Ingat, lain orang lain keadannya. Saya pun sempat terpukul dan bertanya-tanya apakah keputusan saya dikuret sudah benar? Apa saya tidak sengaja telah membunuh bayi saya yang ternyata sehat-sehat saja?
Nope, hindarkan berpikir demikian.
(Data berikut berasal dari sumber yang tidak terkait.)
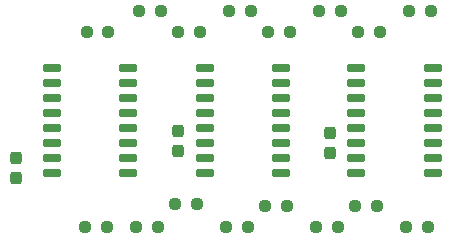
<source format=gbr>
%TF.GenerationSoftware,KiCad,Pcbnew,(6.0.9)*%
%TF.CreationDate,2023-03-11T18:38:12+09:00*%
%TF.ProjectId,Pmod_Matrix2,506d6f64-5f4d-4617-9472-6978322e6b69,rev?*%
%TF.SameCoordinates,Original*%
%TF.FileFunction,Paste,Top*%
%TF.FilePolarity,Positive*%
%FSLAX46Y46*%
G04 Gerber Fmt 4.6, Leading zero omitted, Abs format (unit mm)*
G04 Created by KiCad (PCBNEW (6.0.9)) date 2023-03-11 18:38:12*
%MOMM*%
%LPD*%
G01*
G04 APERTURE LIST*
G04 Aperture macros list*
%AMRoundRect*
0 Rectangle with rounded corners*
0 $1 Rounding radius*
0 $2 $3 $4 $5 $6 $7 $8 $9 X,Y pos of 4 corners*
0 Add a 4 corners polygon primitive as box body*
4,1,4,$2,$3,$4,$5,$6,$7,$8,$9,$2,$3,0*
0 Add four circle primitives for the rounded corners*
1,1,$1+$1,$2,$3*
1,1,$1+$1,$4,$5*
1,1,$1+$1,$6,$7*
1,1,$1+$1,$8,$9*
0 Add four rect primitives between the rounded corners*
20,1,$1+$1,$2,$3,$4,$5,0*
20,1,$1+$1,$4,$5,$6,$7,0*
20,1,$1+$1,$6,$7,$8,$9,0*
20,1,$1+$1,$8,$9,$2,$3,0*%
G04 Aperture macros list end*
%ADD10RoundRect,0.150000X0.650000X0.150000X-0.650000X0.150000X-0.650000X-0.150000X0.650000X-0.150000X0*%
%ADD11RoundRect,0.237500X-0.250000X-0.237500X0.250000X-0.237500X0.250000X0.237500X-0.250000X0.237500X0*%
%ADD12RoundRect,0.237500X0.250000X0.237500X-0.250000X0.237500X-0.250000X-0.237500X0.250000X-0.237500X0*%
%ADD13RoundRect,0.237500X-0.237500X0.300000X-0.237500X-0.300000X0.237500X-0.300000X0.237500X0.300000X0*%
G04 APERTURE END LIST*
D10*
%TO.C,U1*%
X120090000Y-104267000D03*
X120090000Y-102997000D03*
X120090000Y-101727000D03*
X120090000Y-100457000D03*
X120090000Y-99187000D03*
X120090000Y-97917000D03*
X120090000Y-96647000D03*
X120090000Y-95377000D03*
X113590000Y-95377000D03*
X113590000Y-96647000D03*
X113590000Y-97917000D03*
X113590000Y-99187000D03*
X113590000Y-100457000D03*
X113590000Y-101727000D03*
X113590000Y-102997000D03*
X113590000Y-104267000D03*
%TD*%
%TO.C,U3*%
X139371000Y-104267000D03*
X139371000Y-102997000D03*
X139371000Y-101727000D03*
X139371000Y-100457000D03*
X139371000Y-99187000D03*
X139371000Y-97917000D03*
X139371000Y-96647000D03*
X139371000Y-95377000D03*
X145871000Y-95377000D03*
X145871000Y-96647000D03*
X145871000Y-97917000D03*
X145871000Y-99187000D03*
X145871000Y-100457000D03*
X145871000Y-101727000D03*
X145871000Y-102997000D03*
X145871000Y-104267000D03*
%TD*%
%TO.C,U2*%
X133044000Y-104267000D03*
X133044000Y-102997000D03*
X133044000Y-101727000D03*
X133044000Y-100457000D03*
X133044000Y-99187000D03*
X133044000Y-97917000D03*
X133044000Y-96647000D03*
X133044000Y-95377000D03*
X126544000Y-95377000D03*
X126544000Y-96647000D03*
X126544000Y-97917000D03*
X126544000Y-99187000D03*
X126544000Y-100457000D03*
X126544000Y-101727000D03*
X126544000Y-102997000D03*
X126544000Y-104267000D03*
%TD*%
D11*
%TO.C,R16*%
X143867500Y-90551000D03*
X145692500Y-90551000D03*
%TD*%
D12*
%TO.C,R15*%
X141374500Y-92329000D03*
X139549500Y-92329000D03*
%TD*%
D11*
%TO.C,R14*%
X136247500Y-90551000D03*
X138072500Y-90551000D03*
%TD*%
D12*
%TO.C,R13*%
X133754500Y-92329000D03*
X131929500Y-92329000D03*
%TD*%
D11*
%TO.C,R12*%
X128627500Y-90551000D03*
X130452500Y-90551000D03*
%TD*%
D12*
%TO.C,R11*%
X126134500Y-92329000D03*
X124309500Y-92329000D03*
%TD*%
D11*
%TO.C,R10*%
X121007500Y-90551000D03*
X122832500Y-90551000D03*
%TD*%
D12*
%TO.C,R9*%
X118387500Y-92329000D03*
X116562500Y-92329000D03*
%TD*%
%TO.C,R8*%
X145438500Y-108839000D03*
X143613500Y-108839000D03*
%TD*%
D11*
%TO.C,R7*%
X139295500Y-107061000D03*
X141120500Y-107061000D03*
%TD*%
D12*
%TO.C,R6*%
X137818500Y-108839000D03*
X135993500Y-108839000D03*
%TD*%
D11*
%TO.C,R5*%
X131675500Y-107061000D03*
X133500500Y-107061000D03*
%TD*%
D12*
%TO.C,R4*%
X130198500Y-108839000D03*
X128373500Y-108839000D03*
%TD*%
D11*
%TO.C,R3*%
X124055500Y-106934000D03*
X125880500Y-106934000D03*
%TD*%
D12*
%TO.C,R2*%
X122578500Y-108839000D03*
X120753500Y-108839000D03*
%TD*%
D11*
%TO.C,R1*%
X116459000Y-108839000D03*
X118284000Y-108839000D03*
%TD*%
D13*
%TO.C,C3*%
X137160000Y-100864500D03*
X137160000Y-102589500D03*
%TD*%
%TO.C,C2*%
X124333000Y-100737500D03*
X124333000Y-102462500D03*
%TD*%
%TO.C,C1*%
X110617000Y-103023500D03*
X110617000Y-104748500D03*
%TD*%
M02*

</source>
Ibu yang paling tahu dan paling kenal dengn janinnya. Jika ada sesuatu yang tidak beres, nurani ibu akan merasakannya. Saya melihat sendiri dari USG pertama bahwa ya, janin saya memang tidak berkembang seperti seharusnya. Yang penting ibu telah berusaha semaksimal mungkin dalam mempertahankan si janin dan terus berharap everything is fine Selebihnya, serahkan pada Tuhan.
  1. Teruslah berusaha berusaha dan berikhtiar
Semoga berhasil semua. Semoga keluarga kita selalu di dalam lindungan Allah SWT. Aamiin YRA.